The aim of this conceptual study is to analyze a propagation of the crack for damaged tanker during the towing period because of a fluctuating wave loading and then to investigate possibility of ultimate hull girder collapse during salvage operation. The present study represent an extension of state-of-the-art in residual strength assessment of damaged ships, as ultimate longitudinal bending capacity is considered to decrease with the time. Crack growth assessment is performed by the fracture mechanics approach. It is assumed that the bottom crack propagates through outer bottom panels and the side crack through deck panels. The outcome of the analysis is the crack length as a function of number of wave-load cycles for damaged tanker. The main deck and ship bottom are simplistically represented as unstiffened plates, just to demonstrate the procedure and to find out approximate solutions.
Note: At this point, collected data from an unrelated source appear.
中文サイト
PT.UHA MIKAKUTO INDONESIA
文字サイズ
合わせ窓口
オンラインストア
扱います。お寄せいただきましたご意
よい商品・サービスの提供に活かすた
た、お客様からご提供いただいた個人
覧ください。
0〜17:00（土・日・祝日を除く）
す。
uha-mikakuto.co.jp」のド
It is assumed that fluctuating stresses enforcing crack to propagate are caused by the vertical wave bending moments which are taken from IACS Rules. The ultimate strength calculation of damaged tanker hull subject to vertical bending moments is performed by modified Paik-Mansour formula taking into account degradating effect of crack propagation on ultimate bending capacity. The possibility that extreme vertical bending load, composed of still water bending moment of damaged ship and wave bending moment, exceeds ultimate bending moment capacity, is investigated.